Como objeto de amor e paixão de um público enorme, que valores o Galo tem ensinado? Que nadar e morrer na praia é melhor do que nadar e morrer no mar? Que falta de inteligência, de respeito e de critério podem conviver com o descompromisso e o amadorismo porque a torcida, como mulher de malandro, não se importa de apanhar?
Desculpe uma mãe se dirigir tão duramente a um presidente, mas o Atlético de hoje merece, e o Atlético é o senhor em primeiro lugar porque tem nas mãos os destinos do clube. Perder, empatar e ganhar fazem parte do jogo. Mas estou cansada de em casa ensinar causa e efeito, ato e conseqüência, raça e dedicação, e ver um time jogar tudo isso por terra em uma única partida. Já não é questão de ser cruzeirense ou atleticano. Virou questão de caráter.
Anualmente as empresas apresentam seus balancetes para divulgar perdas e lucros; síndicos prestam contas de suas administrações aos moradores; políticos vêem reveladas suas atividades – sujas ou não. Por que o futebol, que movimenta milhões de reais e milhares de emoções, não presta contas a quem de fato e de direito merece – os torcedores? Por isso, tenho uma sugestão: que tal o Atlético inovar e divulgar seus números de 2009 para o julgamento da torcida? Por exemplo: quantos pênaltis sofridos e quantos convertidos; finalizações certas e erradas; passes errados; gols convertidos e desperdiçados; bolas na trave; quantos cartões; faltas cometidas; perdas de bola; quantas camisas perdidas pelo excesso de suor (empenho) do jogador e quantas nem precisaram ser lavadas para o próximo jogo porque o atleta passeou em campo; quantas falhas foram analisadas e corrigidas pelo técnico e quantas foram passadas em branco com a simples promessa de “levantar a cabeça”? Havia punição para erro primário?

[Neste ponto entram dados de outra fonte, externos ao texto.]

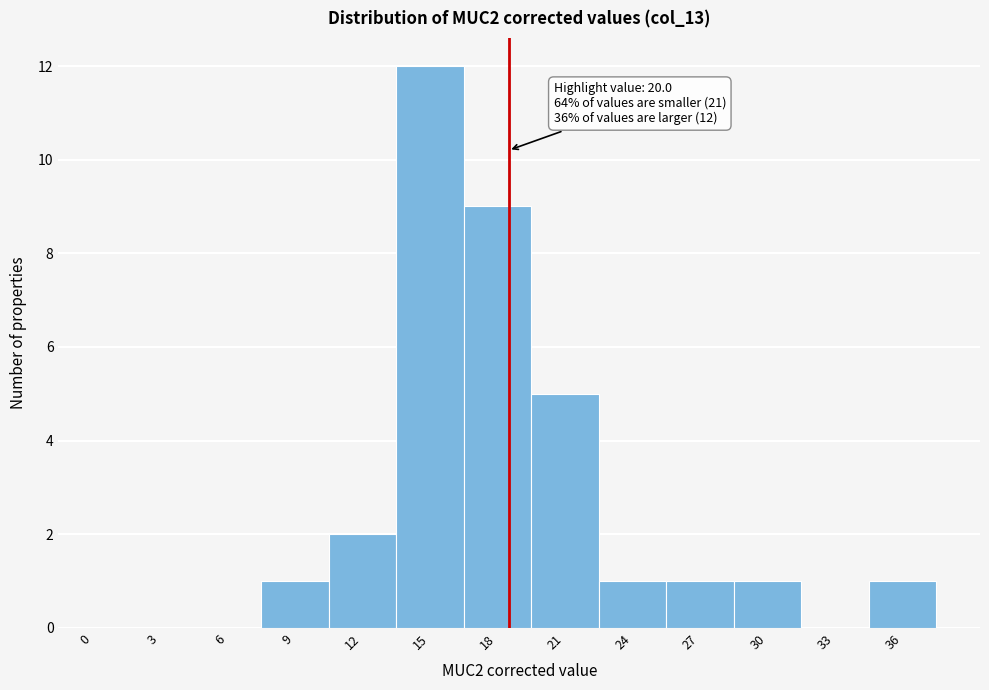

Reading left to right, extract all data points from this chart.

0=0	3=0	6=0	9=1	12=2	15=12	18=9	21=5	24=1	27=1	30=1	33=0	36=1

Sabendo que a falta de títulos é um indicativo da falta de respeito e de compromisso com o público, por que o Atlético não copia o time que no campeonato inglês, em novembro, devolveu aos torcedores o preço dos ingressos da partida em que ele foi goleado por 9 a 1 junto a um pedido de desculpas? Por que o Atlético não pede desculpas à torcida pelas infelicidades de 2009? E como promessa a ser cumprida de fato em 2010 por que seu clube não garante que a partir de agora vai fazer de tudo para recuperar o poder de encantamento, perdido sabe-se lá quando e onde. Por que seu clube não volta a sonhar alto? Chega de se contentar com a planície. Chega de saudade.
Senhor presidente, quero meus filhos gritando gol, campeão, forte e vingador. Quero meus filhos respeitados na mesma proporção em que eles respeitam o clube. Quero que a letra do hino seja concretizada em campo e não apenas uma poesia. Acho que passou da hora de eu começar a chorar pelo meu time. Já estou com vergonha de comemorar sozinha.